◆ **DIRECTION**: Return every line of the data below that contains the word "watch".

◆ **LISTED ENTRIES**:
--------
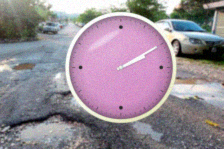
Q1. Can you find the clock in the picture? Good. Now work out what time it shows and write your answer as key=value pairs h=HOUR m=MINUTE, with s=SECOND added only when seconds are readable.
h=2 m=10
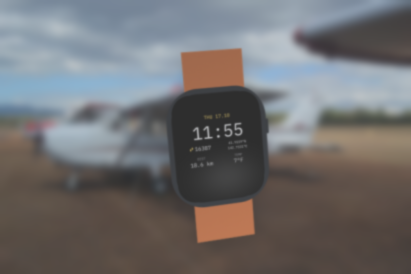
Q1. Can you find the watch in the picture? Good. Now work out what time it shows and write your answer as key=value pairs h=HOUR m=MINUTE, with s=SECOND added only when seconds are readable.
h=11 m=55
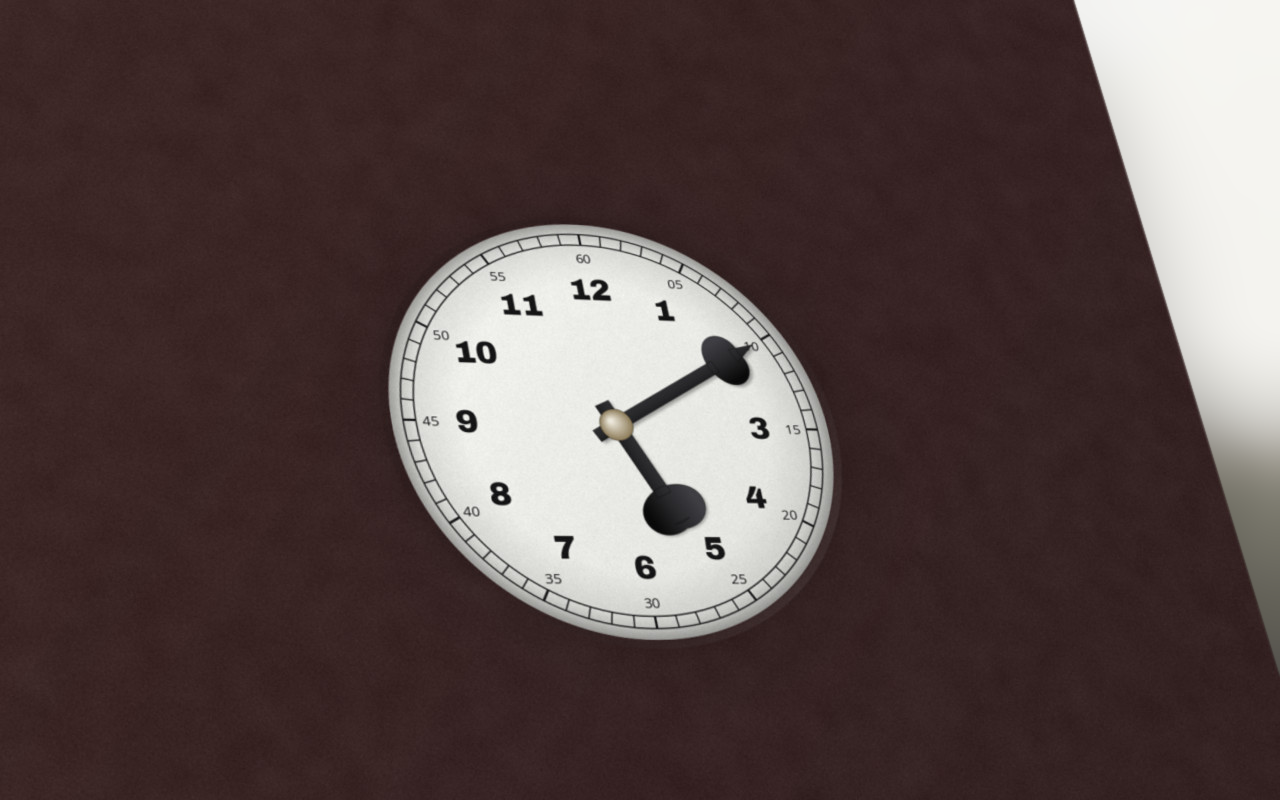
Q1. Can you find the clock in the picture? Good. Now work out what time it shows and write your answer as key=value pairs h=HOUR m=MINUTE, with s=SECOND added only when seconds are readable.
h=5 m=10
--------
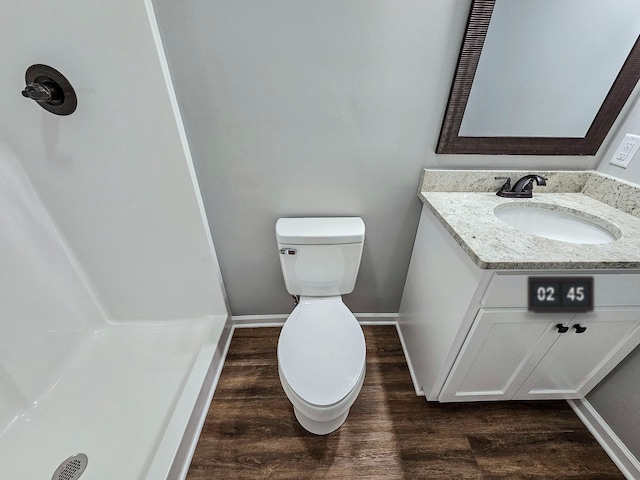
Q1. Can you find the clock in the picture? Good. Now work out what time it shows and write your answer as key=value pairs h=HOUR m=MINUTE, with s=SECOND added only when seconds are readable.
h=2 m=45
--------
◆ **ANSWER TO THIS EXERCISE**:
Q1. Can you find the watch in the picture? Good. Now work out what time it shows and write your answer as key=value pairs h=HOUR m=MINUTE, with s=SECOND added only when seconds are readable.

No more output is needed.